If a poet does this, and there is a more logical option available, it is strange. Even those illogical events in the Odyssey when Odysseus is put ashore [asleep by the Phaeacians] would have been manifestly intolerable if a lesser poet had created it.
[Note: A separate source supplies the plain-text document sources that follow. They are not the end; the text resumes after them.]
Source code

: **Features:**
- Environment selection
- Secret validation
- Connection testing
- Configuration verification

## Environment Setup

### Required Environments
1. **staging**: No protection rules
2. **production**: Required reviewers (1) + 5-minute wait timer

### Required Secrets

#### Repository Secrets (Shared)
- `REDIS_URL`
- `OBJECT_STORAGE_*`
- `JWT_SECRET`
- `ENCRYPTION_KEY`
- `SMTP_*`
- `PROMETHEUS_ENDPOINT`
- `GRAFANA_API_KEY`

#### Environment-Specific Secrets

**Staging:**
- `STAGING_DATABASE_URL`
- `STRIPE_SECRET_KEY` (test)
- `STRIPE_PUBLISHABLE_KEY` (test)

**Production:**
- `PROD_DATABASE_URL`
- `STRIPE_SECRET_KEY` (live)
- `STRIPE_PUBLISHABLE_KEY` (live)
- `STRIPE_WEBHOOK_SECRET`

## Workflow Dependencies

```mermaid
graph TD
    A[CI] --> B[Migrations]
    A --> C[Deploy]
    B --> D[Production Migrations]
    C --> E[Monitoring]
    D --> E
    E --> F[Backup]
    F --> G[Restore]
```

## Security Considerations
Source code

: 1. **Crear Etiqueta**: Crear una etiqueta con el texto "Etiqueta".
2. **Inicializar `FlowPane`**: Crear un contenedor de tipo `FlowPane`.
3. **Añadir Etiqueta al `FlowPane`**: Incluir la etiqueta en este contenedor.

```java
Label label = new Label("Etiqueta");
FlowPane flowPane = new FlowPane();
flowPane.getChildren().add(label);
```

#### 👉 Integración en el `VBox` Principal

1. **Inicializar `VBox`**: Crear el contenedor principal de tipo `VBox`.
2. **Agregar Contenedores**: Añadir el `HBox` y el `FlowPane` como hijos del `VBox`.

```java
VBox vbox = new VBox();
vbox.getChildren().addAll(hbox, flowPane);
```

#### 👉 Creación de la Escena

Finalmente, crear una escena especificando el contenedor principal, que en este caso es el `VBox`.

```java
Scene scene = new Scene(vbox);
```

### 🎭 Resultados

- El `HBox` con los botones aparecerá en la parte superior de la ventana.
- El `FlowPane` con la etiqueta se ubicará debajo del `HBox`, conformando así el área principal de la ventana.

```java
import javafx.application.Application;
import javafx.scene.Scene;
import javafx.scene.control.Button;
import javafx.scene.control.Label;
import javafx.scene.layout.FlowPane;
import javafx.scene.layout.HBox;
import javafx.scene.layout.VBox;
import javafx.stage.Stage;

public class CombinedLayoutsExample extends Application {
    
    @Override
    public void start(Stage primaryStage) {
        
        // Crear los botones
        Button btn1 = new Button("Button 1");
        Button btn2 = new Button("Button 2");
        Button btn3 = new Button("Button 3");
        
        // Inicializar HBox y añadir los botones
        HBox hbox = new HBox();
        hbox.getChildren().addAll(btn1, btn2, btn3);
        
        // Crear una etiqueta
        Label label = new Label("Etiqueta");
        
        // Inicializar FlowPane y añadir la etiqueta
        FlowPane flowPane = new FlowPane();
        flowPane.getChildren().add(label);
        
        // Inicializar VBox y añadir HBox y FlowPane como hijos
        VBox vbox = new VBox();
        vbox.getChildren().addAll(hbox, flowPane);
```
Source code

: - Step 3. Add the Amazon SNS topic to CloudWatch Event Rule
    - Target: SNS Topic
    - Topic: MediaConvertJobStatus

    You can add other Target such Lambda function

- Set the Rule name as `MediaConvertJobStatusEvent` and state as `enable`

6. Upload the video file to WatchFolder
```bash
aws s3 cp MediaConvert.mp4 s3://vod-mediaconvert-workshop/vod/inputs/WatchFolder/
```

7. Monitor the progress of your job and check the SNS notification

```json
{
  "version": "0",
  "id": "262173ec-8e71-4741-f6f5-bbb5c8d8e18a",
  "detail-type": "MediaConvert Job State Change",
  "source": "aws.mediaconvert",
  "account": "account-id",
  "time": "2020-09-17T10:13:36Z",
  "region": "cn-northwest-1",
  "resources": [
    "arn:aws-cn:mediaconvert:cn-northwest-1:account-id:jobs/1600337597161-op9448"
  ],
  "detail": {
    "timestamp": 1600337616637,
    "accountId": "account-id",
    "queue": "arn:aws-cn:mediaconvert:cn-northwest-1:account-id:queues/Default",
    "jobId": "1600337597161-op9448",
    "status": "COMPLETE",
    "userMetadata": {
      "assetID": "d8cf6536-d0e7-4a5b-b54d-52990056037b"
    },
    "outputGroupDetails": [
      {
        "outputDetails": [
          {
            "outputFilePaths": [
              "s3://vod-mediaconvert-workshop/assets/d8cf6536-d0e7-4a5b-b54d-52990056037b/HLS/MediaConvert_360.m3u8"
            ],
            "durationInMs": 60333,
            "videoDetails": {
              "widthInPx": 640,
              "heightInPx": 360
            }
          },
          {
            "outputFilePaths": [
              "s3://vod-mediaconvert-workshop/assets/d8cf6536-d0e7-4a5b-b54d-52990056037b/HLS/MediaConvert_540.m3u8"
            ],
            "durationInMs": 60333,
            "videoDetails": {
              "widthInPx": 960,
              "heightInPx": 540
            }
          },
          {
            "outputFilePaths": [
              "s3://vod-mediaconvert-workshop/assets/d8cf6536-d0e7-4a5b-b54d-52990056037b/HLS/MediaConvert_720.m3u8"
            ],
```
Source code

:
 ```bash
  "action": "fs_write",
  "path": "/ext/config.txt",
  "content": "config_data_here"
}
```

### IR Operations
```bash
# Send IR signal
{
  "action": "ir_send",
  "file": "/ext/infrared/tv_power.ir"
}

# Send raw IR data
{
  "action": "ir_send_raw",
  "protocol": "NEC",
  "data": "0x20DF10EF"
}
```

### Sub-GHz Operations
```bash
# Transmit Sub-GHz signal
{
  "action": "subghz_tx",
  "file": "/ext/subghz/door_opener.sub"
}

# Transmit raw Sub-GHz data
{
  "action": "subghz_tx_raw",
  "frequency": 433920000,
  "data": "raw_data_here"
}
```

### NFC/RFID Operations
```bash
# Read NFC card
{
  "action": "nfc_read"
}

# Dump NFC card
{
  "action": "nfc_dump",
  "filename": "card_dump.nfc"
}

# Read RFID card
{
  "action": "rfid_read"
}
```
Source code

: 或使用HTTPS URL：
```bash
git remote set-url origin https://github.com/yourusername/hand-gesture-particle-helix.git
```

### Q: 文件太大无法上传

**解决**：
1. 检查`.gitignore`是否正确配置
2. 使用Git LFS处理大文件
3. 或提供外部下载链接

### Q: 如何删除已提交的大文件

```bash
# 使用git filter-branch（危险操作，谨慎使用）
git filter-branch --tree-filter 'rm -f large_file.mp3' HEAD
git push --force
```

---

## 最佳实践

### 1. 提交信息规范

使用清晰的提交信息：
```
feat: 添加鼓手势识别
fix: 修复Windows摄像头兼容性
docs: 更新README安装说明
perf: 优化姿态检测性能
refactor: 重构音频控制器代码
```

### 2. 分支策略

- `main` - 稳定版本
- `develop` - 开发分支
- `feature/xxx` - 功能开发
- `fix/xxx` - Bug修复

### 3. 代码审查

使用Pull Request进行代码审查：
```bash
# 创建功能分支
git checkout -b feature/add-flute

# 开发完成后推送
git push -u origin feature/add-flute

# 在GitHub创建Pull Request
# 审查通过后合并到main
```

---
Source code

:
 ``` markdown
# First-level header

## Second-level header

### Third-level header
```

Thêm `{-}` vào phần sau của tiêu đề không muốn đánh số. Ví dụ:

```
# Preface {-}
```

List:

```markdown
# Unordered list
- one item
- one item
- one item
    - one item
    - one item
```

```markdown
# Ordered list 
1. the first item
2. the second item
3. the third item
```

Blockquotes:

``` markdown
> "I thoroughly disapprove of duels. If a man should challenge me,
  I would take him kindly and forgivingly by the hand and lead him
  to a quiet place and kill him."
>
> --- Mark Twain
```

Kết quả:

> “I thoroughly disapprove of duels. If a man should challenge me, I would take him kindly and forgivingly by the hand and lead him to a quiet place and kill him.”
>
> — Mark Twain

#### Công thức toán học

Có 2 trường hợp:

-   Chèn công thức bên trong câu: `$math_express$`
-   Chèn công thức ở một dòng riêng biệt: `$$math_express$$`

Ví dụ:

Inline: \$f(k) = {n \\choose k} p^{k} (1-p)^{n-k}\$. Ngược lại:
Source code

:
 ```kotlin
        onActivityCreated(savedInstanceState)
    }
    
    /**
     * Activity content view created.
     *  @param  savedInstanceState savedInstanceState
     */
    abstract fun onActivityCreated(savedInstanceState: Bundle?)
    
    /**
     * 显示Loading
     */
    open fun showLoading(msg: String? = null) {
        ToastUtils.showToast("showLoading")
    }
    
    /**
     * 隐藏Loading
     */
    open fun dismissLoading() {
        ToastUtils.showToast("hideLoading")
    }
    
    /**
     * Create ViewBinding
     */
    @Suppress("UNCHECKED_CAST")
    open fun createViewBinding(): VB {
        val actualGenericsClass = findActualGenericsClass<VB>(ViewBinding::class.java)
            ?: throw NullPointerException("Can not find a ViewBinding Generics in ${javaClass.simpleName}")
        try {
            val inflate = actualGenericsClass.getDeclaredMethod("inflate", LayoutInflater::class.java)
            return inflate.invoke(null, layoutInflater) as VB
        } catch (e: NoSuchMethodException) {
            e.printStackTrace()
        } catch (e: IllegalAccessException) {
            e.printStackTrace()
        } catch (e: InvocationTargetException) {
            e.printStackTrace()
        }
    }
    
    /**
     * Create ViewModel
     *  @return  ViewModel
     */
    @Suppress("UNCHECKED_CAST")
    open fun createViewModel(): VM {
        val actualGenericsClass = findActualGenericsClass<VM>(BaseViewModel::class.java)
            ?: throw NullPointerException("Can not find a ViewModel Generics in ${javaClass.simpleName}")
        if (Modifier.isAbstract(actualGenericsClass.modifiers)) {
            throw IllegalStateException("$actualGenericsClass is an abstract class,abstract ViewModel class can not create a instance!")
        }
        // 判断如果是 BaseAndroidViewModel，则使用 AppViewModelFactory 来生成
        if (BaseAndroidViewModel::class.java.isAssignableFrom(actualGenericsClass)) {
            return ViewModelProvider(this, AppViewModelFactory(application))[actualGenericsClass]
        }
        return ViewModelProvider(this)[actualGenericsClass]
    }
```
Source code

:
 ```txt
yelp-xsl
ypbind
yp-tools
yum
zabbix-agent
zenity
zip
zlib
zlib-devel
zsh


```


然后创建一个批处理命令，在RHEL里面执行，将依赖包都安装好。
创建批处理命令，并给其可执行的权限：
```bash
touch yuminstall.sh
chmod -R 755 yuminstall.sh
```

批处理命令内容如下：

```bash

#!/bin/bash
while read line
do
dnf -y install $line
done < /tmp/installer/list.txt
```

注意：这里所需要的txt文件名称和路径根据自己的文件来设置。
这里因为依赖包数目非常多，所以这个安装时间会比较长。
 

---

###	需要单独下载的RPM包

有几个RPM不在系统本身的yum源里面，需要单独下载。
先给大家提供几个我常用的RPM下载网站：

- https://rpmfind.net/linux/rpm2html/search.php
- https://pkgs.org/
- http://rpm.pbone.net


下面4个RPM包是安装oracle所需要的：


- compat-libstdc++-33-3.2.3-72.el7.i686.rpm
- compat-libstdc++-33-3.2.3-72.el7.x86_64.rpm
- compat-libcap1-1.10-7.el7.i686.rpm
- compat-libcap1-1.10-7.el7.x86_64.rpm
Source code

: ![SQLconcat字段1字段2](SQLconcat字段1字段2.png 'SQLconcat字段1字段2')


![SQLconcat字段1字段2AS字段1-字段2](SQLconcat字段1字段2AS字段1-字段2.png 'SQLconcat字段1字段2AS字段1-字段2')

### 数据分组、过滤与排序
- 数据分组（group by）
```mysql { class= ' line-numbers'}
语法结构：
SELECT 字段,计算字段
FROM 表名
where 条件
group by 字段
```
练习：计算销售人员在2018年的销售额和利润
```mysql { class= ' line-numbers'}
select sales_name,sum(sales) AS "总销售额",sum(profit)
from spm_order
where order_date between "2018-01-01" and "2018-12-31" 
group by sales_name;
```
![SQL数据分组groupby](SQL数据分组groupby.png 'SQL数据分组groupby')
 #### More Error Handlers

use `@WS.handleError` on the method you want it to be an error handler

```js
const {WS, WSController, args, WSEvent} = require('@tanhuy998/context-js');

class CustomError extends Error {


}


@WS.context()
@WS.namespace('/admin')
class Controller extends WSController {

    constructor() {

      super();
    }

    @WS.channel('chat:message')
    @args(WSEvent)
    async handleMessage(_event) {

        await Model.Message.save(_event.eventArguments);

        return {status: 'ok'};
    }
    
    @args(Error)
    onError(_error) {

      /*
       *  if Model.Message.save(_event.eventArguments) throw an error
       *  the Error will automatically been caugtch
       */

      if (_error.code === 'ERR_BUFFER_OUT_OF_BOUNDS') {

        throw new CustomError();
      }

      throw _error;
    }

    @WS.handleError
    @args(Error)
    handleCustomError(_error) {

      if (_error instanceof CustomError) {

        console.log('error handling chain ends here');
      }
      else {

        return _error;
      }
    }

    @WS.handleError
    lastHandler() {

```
In the poem now, Homer softens and erases the strangeness with his other good traits.”
προαιρεῖσθαί τε δεῖ ἀδύνατα εἰκότα μᾶλλον ἢ δυνατὰ ἀπίθανα· τούς τε λόγους μὴ συνίστασθαι ἐκ μερῶν ἀλόγων, ἀλλὰ μάλιστα μὲν μηδὲν ἔχειν ἄλογον, εἰ δὲ μή, ἔξω τοῦ μυθεύματος, ὥσπερ Οἰδίπους τὸ μὴ εἰδέναι πῶς ὁ Λάιος ἀπέθανεν, ἀλλὰ μὴ ἐν τῷ δράματι, ὥσπερ ἐν ᾿Ηλέκτρᾳ οἱ τὰ Πύθια ἀπαγγέλλοντες ἢ ἐν Μυσοῖς ὁ ἄφωνος ἐκ Τεγέας εἰς τὴν Μυσίαν ἥκων. ὥστε τὸ λέγειν ὅτι ἀνῄρητο ἂν ὁ μῦθος γελοῖον· ἐξ ἀρχῆς γὰρ οὐ δεῖ συνίστασθαι τοιούτους. †ἂν δὲ θῇ καὶ φαίνηται εὐλογωτέρως ἐνδέχεσθαι καὶ ἄτοπον† ἐπεὶ καὶ τὰ ἐν ᾿Οδυσσείᾳ ἄλογα τὰ περὶ τὴν ἔκθεσιν ὡς οὐκ ἂν ἦν ἀνεκτὰ δῆλον ἂν γένοιτο, εἰ αὐτὰ φαῦλος ποιητὴς ποιήσειε· νῦν δὲ τοῖς ἄλλοις ἀγαθοῖς ὁ ποιητὴς ἀφανίζει ἡδύνων τὸ ἄτοπον.